> **Prompt**
Whenever a line in the data contains "Marketing", show that line.

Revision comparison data
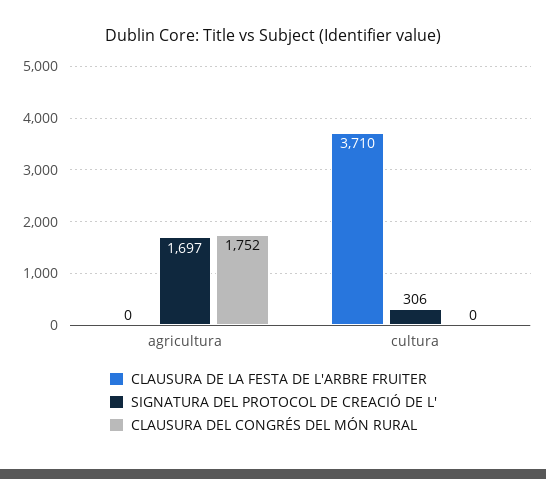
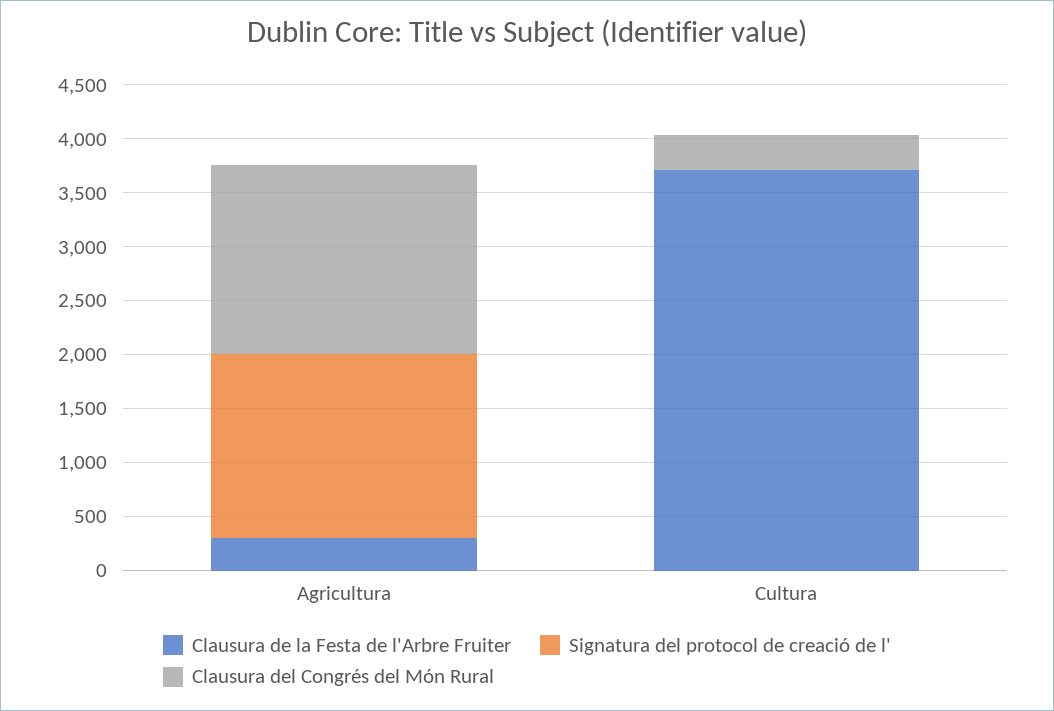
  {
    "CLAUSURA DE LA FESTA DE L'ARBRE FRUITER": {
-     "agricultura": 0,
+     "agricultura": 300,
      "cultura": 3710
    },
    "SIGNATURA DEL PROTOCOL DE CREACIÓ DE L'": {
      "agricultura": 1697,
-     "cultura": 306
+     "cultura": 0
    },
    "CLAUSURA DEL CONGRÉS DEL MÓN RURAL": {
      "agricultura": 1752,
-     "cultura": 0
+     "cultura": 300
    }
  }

==

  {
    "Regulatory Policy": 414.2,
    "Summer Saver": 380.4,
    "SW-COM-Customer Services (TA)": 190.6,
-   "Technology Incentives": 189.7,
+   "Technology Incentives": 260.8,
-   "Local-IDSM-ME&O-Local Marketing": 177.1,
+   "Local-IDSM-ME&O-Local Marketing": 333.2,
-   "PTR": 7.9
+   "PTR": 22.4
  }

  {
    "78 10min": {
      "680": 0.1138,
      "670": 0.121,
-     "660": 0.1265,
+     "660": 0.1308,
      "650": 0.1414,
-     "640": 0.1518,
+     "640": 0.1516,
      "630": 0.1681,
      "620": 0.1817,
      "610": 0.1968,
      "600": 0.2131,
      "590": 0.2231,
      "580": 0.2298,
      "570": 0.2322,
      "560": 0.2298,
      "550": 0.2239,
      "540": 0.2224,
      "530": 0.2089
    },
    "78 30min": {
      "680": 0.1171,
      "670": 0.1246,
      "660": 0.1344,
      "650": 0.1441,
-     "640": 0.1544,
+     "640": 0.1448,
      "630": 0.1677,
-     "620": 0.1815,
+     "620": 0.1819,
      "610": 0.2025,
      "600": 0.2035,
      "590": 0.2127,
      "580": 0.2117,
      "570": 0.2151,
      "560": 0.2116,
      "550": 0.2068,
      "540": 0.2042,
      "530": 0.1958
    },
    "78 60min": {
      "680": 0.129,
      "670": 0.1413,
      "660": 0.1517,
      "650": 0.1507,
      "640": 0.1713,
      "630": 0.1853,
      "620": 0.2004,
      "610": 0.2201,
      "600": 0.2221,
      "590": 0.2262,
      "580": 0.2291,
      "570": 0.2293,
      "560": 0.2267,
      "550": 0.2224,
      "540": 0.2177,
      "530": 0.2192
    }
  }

> **Response to the task**
-   "Local-IDSM-ME&O-Local Marketing": 177.1,
+   "Local-IDSM-ME&O-Local Marketing": 333.2,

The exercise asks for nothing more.